The color out of space: learning self-supervised representations for Earth Observation imagery
This work addresses the domain gap problem in remote sensing for researchers and practitioners, offering an incremental improvement over fine-tuning from ImageNet.
The paper tackles the lack of large annotated datasets for Earth Observation imagery by proposing a self-supervised colorization pretext task to learn representations from satellite data, showing improved performance on land cover classification and West Nile Virus detection tasks, with an ensemble model outperforming existing methods.

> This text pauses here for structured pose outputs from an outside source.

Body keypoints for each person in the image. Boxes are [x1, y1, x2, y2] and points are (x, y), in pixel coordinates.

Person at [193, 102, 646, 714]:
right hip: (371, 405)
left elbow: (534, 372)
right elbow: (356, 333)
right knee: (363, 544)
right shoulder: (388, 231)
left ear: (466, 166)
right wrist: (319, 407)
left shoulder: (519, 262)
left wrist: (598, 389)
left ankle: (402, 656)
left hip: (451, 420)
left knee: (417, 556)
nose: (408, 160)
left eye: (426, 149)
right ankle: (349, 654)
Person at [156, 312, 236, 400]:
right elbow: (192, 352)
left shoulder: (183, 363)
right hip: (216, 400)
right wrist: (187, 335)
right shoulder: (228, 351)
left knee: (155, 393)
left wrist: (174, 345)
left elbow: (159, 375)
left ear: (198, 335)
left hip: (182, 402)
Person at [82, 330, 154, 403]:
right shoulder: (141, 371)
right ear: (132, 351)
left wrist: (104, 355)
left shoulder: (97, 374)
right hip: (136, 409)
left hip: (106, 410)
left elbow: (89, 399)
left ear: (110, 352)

The recent growth in the number of satellite images fosters the development of effective deep-learning techniques for Remote Sensing (RS). However, their full potential is untapped due to the lack of large annotated datasets. Such a problem is usually countered by fine-tuning a feature extractor that is previously trained on the ImageNet dataset. Unfortunately, the domain of natural images differs from the RS one, which hinders the final performance. In this work, we propose to learn meaningful representations from satellite imagery, leveraging its high-dimensionality spectral bands to reconstruct the visible colors. We conduct experiments on land cover classification (BigEarthNet) and West Nile Virus detection, showing that colorization is a solid pretext task for training a feature extractor. Furthermore, we qualitatively observe that guesses based on natural images and colorization rely on different parts of the input. This paves the way to an ensemble model that eventually outperforms both the above-mentioned techniques.